Dabei begann die Partie nahezu perfekt für die Gäste aus Köthen. Von der ersten Minute an war zu spüren, dass die Mannschaft für dieses Endspiel bereit war. Die Abwehr arbeitete aggressiv, im Angriff wurden die Chancen konsequent genutzt und insbesondere Ludwig Schütte übernahm früh Verantwortung. Immer wieder fand Köthen Lösungen gegen die Coswiger Defensive und setzte sich Mitte der ersten Halbzeit Schritt für Schritt ab. Über 9:6, 12:8 und 14:10 kontrollierte die HG 85 das Spielgeschehen weitestgehend souverän. Besonders bemerkenswert: Auch Unterzahlsituationen wurden zunächst stark verteidigt und offensiv clever ausgespielt. Mit einer verdienten 15:12-Führung ging es in die Halbzeitpause.
Auch der Start in die zweite Hälfte verlief zunächst nach Plan. Direkt nach Wiederanpfiff erhöhte Jonah Paul Zander auf 16:12, ehe Köthen wenig später sogar auf 17:13 stellte. Die mitgereisten Fans spürten, der Aufstieg war greifbar nah. Doch genau in dieser Phase begann das Spiel langsam zu kippen. Mit zunehmender Spielzeit schlichen sich immer mehr kleine Fehler ins Köthener Spiel ein. Technische Fehler, ungenaue Abschlüsse und verlorene Zweikämpfe brachten Coswig zurück in die Partie. Vor allem in Unterzahlphasen gelang es der HG 85 nicht mehr, die Kontrolle zu behalten. Coswig nutzte diese Situationen konsequent aus und kämpfte sich Tor um Tor zurück. Beim 18:18 (41.) war das Spiel endgültig wieder völlig offen. Die Fans beider Teams feierten jeden Treffer frenetisch. Dennoch stemmte sich die HG 85 weiterhin mit aller Kraft gegen das Momentum der Gastgeber.
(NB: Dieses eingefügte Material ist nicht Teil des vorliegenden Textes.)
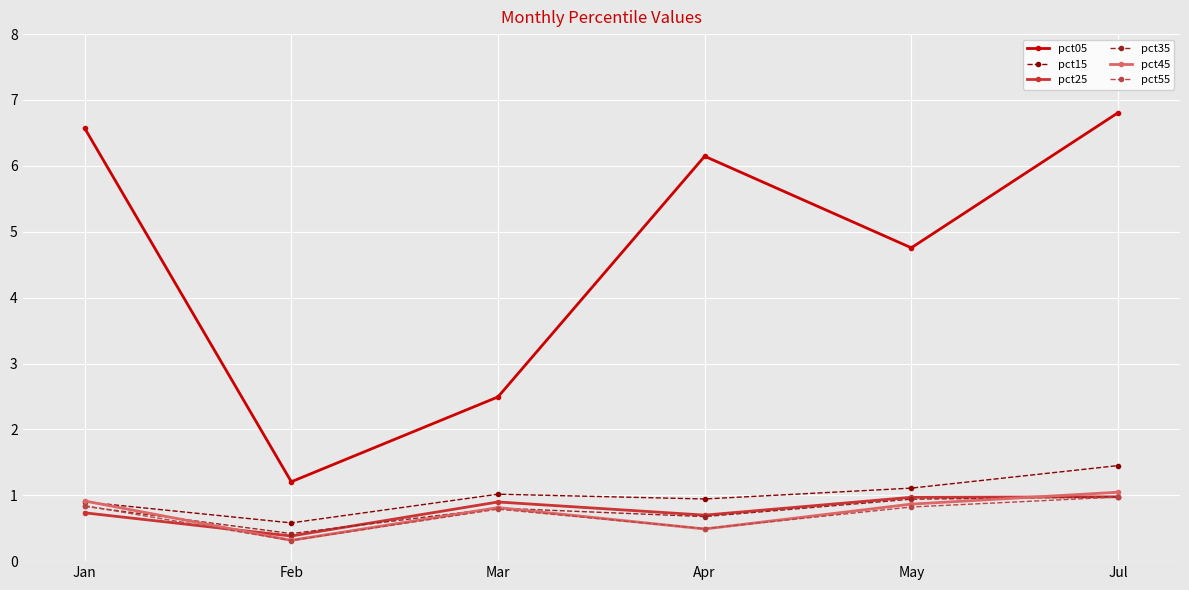

True or false: pct25 and pct05 intersect in this chart.

False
Immer wieder brachte Ludwig Schütte, der am Ende starke 11 Treffer erzielte, seine Mannschaft zurück ins Spiel. Die Schlussphase entwickelte sich schließlich zu einem echten Handball-Krimi. Nach dem 24:24 durch Ludwig Schütte und dem 25:25 durch Henning Rosenkranz war die Meisterschaft in den letzten zwei Minuten völlig offen. Als Ludwig Schütte in der 60. Minute per Siebenmeter zum 26:26 ausglich, lebte die Hoffnung noch einmal auf. Doch dann folgte die letzte bittere Szene des Spiels: Nur wenige Sekunden vor Schluss traf Coswig zum 27:26-Endstand. Die letzte Auszeit der HG 85 kam zu spät, um noch einmal entscheidend gefährlich zu werden. Sekunden später war der Traum von der Meisterschaft geplatzt und das um genau ein Tor.
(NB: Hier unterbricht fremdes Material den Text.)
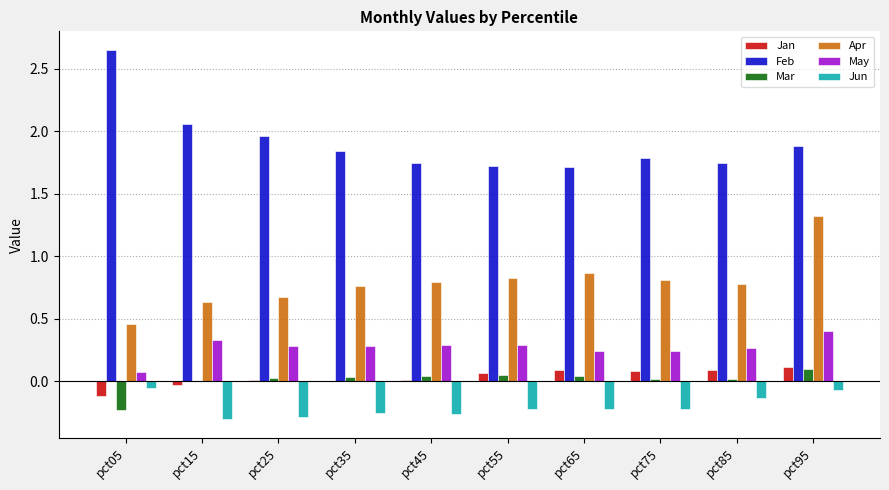

What is the total value across all series at pct05?

2.8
So groß die Enttäuschung nach Abpfiff auch war, gehen die Glückwünsche an den SV Blau-Rot Coswig, der sich in einer spannenden Saison am Ende verdient die Meisterschaft sichern konnte.
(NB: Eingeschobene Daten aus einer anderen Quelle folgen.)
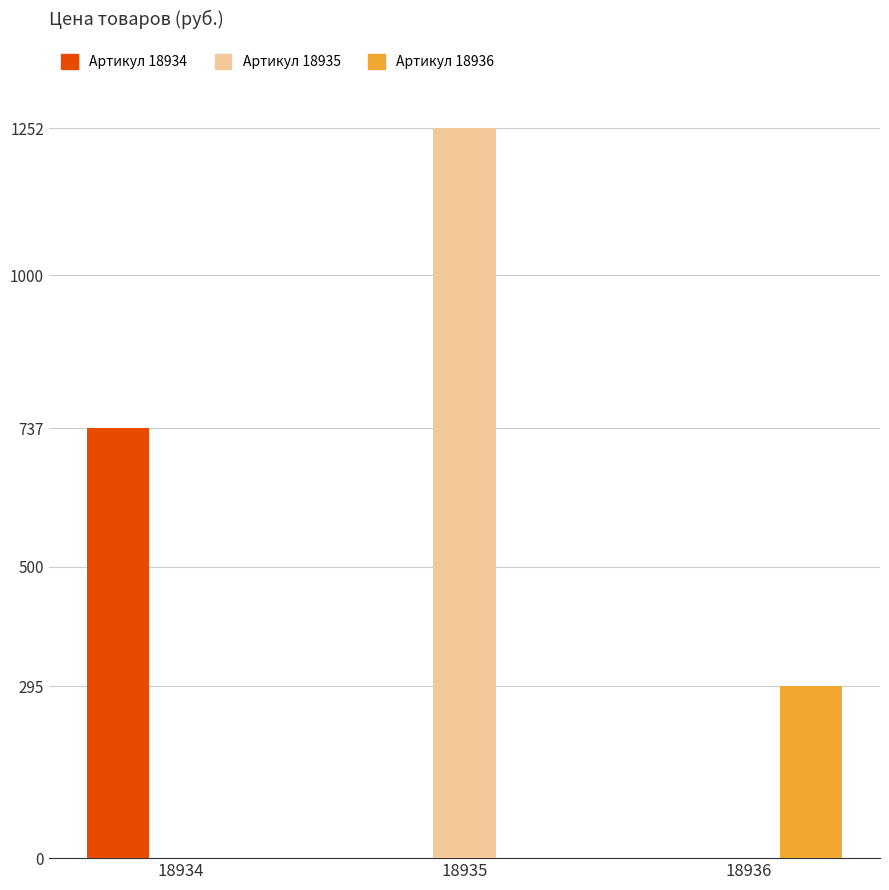

What is the highest value of the Артикул 18934 series?

737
Für die HG 85 Köthen II ist die Saison allerdings möglicherweise noch nicht beendet. Aufgrund einer bestimmten Konstellation besteht weiterhin die Chance, das Aufstiegsrecht über eine Relegation wahrnehmen zu können. Ob diese tatsächlich zustande kommt, entscheidet sich am kommenden Samstagabend. Sollte es zur Relegation kommen, würde das Hinspiel bereits am kommenden Sonntag in der Heinz-Fricke-Sporthalle stattfinden.
Bis dahin heißt es Kräfte sammeln, Enttäuschung verarbeiten und bereit sein, denn vielleicht lebt der Traum vom Aufstieg doch noch weiter.